DOCUMENT EXCERPT:
---
Introduction

Prior to stepping down as California's attorney general to assume his new role as Joe Biden's secretary of health and human services, Xavier Becerra consolidated all aspects of healthcare enforcement under a new Healthcare Rights and Access Section. Antitrust enforcement in healthcare will now be under the auspices of this new section.

It was well known that Becerra placed healthcare rights near the top of his overall agenda as attorney general. In an effort to focus more sharply on healthcare-related issues, this new section brings together resources from around the agency to address antitrust enforcement, along with reproductive rights, access for LGBT community members, elder abuse, affordability for disadvantaged populations under the Affordable Care Act and all other enforcement responsibilities of the agency.

Outlook for antitrust enforcement

The restructuring has received little attention outside the agency, but raises interesting questions about the future of healthcare antitrust enforcement in California. At first glance, the consolidation of these disparate policy initiatives into a single division might suggest that antitrust enforcement could be diluted as the new section allocates its resources across a broad swath of enforcement work – much of which has nothing to do with competition in the industry. A clue may be found in the choice of the section's leadership. Heading the new section is a highly regarded lawyer who is currently president of the California Lawyers Association (successor to the California State Bar). Although his practice and expertise are not focused narrowly on antitrust, he is nevertheless an expert in the arcane aspects of antitrust law as applied to the healthcare industry. Indeed, he is an editor of the association's forthcoming "California Antitrust Law" chapter on healthcare, a lengthy and scholarly exposition of the Cartwright Act's application to all aspects of healthcare from hospital mergers to generic pharmaceutical competition.
---
EXTRACTED RECORDS:

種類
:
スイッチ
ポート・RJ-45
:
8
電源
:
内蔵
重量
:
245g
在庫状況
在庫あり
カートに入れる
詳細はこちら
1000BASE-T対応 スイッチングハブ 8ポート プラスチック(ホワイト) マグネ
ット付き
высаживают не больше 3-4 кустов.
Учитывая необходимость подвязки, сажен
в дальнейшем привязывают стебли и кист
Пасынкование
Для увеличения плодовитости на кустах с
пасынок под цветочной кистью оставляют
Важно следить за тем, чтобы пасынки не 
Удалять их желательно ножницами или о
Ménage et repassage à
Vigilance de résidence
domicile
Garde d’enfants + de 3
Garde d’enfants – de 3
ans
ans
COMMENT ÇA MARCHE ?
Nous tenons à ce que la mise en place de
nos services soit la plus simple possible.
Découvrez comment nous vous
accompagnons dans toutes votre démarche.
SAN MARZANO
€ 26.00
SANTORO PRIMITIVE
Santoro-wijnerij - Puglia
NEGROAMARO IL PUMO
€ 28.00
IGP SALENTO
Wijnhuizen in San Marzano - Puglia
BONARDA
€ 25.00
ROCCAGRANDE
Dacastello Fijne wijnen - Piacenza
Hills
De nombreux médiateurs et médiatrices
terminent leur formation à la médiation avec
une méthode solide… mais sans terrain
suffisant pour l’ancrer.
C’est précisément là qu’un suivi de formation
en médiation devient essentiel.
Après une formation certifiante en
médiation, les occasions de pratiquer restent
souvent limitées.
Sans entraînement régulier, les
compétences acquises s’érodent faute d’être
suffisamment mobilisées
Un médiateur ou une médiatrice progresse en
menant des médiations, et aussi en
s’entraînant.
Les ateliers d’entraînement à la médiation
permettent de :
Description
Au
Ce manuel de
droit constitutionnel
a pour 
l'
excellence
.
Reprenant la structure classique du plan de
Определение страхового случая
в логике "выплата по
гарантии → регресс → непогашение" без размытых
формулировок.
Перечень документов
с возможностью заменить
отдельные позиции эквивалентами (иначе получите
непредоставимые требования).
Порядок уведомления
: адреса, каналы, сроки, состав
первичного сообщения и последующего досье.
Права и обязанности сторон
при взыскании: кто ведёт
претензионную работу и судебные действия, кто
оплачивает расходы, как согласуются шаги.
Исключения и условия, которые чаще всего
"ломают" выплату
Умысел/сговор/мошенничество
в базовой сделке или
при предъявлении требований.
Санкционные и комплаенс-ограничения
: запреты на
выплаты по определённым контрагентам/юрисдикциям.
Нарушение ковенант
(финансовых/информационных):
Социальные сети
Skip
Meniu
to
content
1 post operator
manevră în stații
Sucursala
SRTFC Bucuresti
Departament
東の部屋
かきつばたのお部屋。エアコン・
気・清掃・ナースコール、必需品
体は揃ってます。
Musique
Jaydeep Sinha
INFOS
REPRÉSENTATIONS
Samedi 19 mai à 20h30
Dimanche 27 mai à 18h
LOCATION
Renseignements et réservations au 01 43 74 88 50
---
ASSIGNMENT 1: Write out the article on California's Healthcare Rights and Access Section word for word, from "Prior to stepping" up to and including "of the agency.".
ASSIGNMENT 2: List the specific areas of work that the article on California's Healthcare Rights and Access Section names as brought together in the new section, leaving out the general mention of all other responsibilities.
ASSIGNMENT 3: Carry on the article on California's Healthcare Rights and Access Section from the point where it stops.
The data above has no connection to the article on California's Healthcare Rights and Access Section.

ANSWER AREA 1:
Prior to stepping down as California's attorney general to assume his new role as Joe Biden's secretary of health and human services, Xavier Becerra consolidated all aspects of healthcare enforcement under a new Healthcare Rights and Access Section. Antitrust enforcement in healthcare will now be under the auspices of this new section.

It was well known that Becerra placed healthcare rights near the top of his overall agenda as attorney general. In an effort to focus more sharply on healthcare-related issues, this new section brings together resources from around the agency to address antitrust enforcement, along with reproductive rights, access for LGBT community members, elder abuse, affordability for disadvantaged populations under the Affordable Care Act and all other enforcement responsibilities of the agency.

ANSWER AREA 2:
- antitrust enforcement
- reproductive rights
- access for LGBT community members
- elder abuse
- affordability for disadvantaged populations under the Affordable Care Act

ANSWER AREA 3:
Recent actions

Time will tell a fuller story, but there seems to be no reason to expect that healthcare will receive less, rather than greater, attention from California's antitrust enforcers. Recently, the agency has scored important wins in this area. In an action against Sutter Health, the attorney general challenged the hospital system's alleged 'all or nothing' policy requiring insurers to include all of its medical facilities in order to have access to any Sutter hospital. The case was closely watched by hospitals and insurers and represented a novel challenge to the operations of large hospital systems. That case settled for $575 million in December 2020, along with certain conduct commitments by the hospital system, although Sutter denied wrongdoing. The settlement recently received preliminary approval from the Superior Court of San Francisco.

In 2019 the attorney general blocked a proposed merger of five Adventist Health hospitals, four of which were owned by St Joseph Hospital System. The state argued that the combined network would have unacceptable control over healthcare delivery in a largely rural area in northern California. The decision to block the transaction appears to have represented something of a change in approach, given that in 2018 the agency allowed a much larger merger between CHI and Dignity Health. A more skeptical policy seems evident from the attorney general's recent cases.

Going forward

Going forward, the antitrust staff attorneys assigned to this section will inevitably bring healthcare into even sharper focus, perhaps all the more so as the section brings together a broad range of pertinent expertise.